Personal Reminiscences
The after-dinner program at the Hasty Pudding Club featured several speakers who recalled some of Prof. Brody ‘s activities on a more personal level. Retired sociologist Dr. Robert Derbyshire, who knew him well as Chairman of Psychiatry at the University of Maryland, recalled his research and teaching in Mexico, Brazil and elsewhere in South America. Retired Harvard Professor Chester Pierce described being invited by Prof. Brody to speak at Maryland in the early 1960s “before it was fashionable to be concerned with ethnic minorities. Dean of Students for the University of Maryland’s Baltimore Health Sciences Campus, Prof. Michael Plaut, remembered being impressed by the multi-disciplinary nature of Brody’s department. He presented Prof. Brody with an etching of the administration building, the oldest North American structure used continually for medical teaching.
Other speakers included anthropologist and Prof. of Community Health, Dr. Lucile Newman of Brown University, and Dr. Henry David, who recounted anecdotes of their collaboration in Prague and elsewhere in the early 1970s. Dr. Brodys daughter, Dr. Julie Anne Brody, showed slides of Prof. Brody ‘s early life.
One of the people making long journeys to attend the celebration was former WFMH Board member Peter McGeorge of Auckland, New Zealand, who travelled 18 hours each way to spend three days in Cambridge. Another long-distance traveller was Prof. Louis Kikuchi, who came from Waseda University, Japan. The two Canadian representatives were Prof. Chuni Roy from Vancouver, who leads the organizing committee for the Federations World Congress in 2001, and Board advisor Bill Wilkerson of Toronto.
Many of those present were well-wishers and colleagues from the United States.

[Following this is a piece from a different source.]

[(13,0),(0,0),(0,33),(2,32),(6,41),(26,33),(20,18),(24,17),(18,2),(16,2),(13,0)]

The American WFMH contingent was led by Deputy Secretary General Richard Hunter. Dr. Thomas Bornemann, Board advisor, attended from the Center for Mental Health Services in the US Department of Health and Human Services. Dr. Barry Jay, secretary of the WFMH Committee on the Commercial Sexual Exploitation of Children, travelled from Michigan with his wife to attend. Also present was Prof. Arthur Stone, director of the Applied Behavioral Medicine Research Institute of the School of Medicine, State University of New York, Stony Brook, a WFMH Collaborating Center. Dr. Anke Ehrhardt came from Columbia University, New York, where she is director of the HIV Center for Clinical and Behavioral Studies.

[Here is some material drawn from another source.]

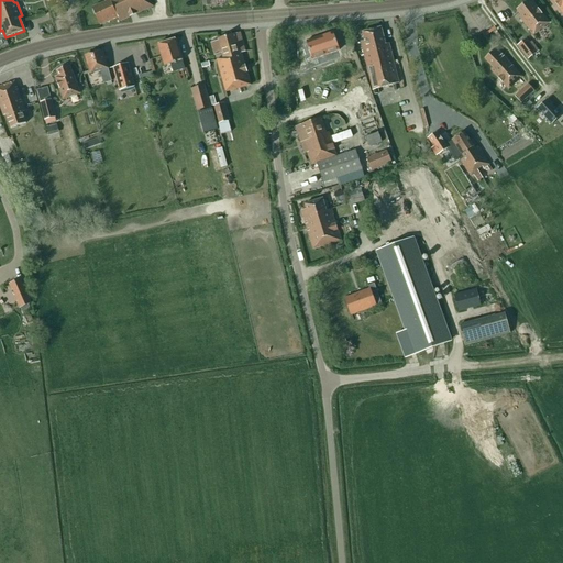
[(100,26),(118,18),(120,22),(153,7),(150,0),(103,0),(105,2),(92,9),(100,26)]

Prof. Brody continues as Editor-in-Chief of the Journal of Nervous and Mental Disease, the worlds oldest independent periodical in its field appearing monthly since 1874; Visiting Professor of Psychiatry at Harvard Medical School; Senior Associate at the Johns Hopkins University School of Public Health; and Professor and Chairman of Psychiatry Emeritus at the University of Maryland, making weekly rounds as a consultant to the liaison-consultation service of the University-affiliated US Veteran’s Administration Hospital. As an honorary staff member at the Sheppard Pratt Hospital in Baltimore he is available to medical residents interested in international work. He will remain as a WFMH volunteer, giving the Federation approximately 10 percent time and maintaining a WFMH office managed by WFMH Associate Director for Programs, Dr. Elena Berger, in his Journal suite.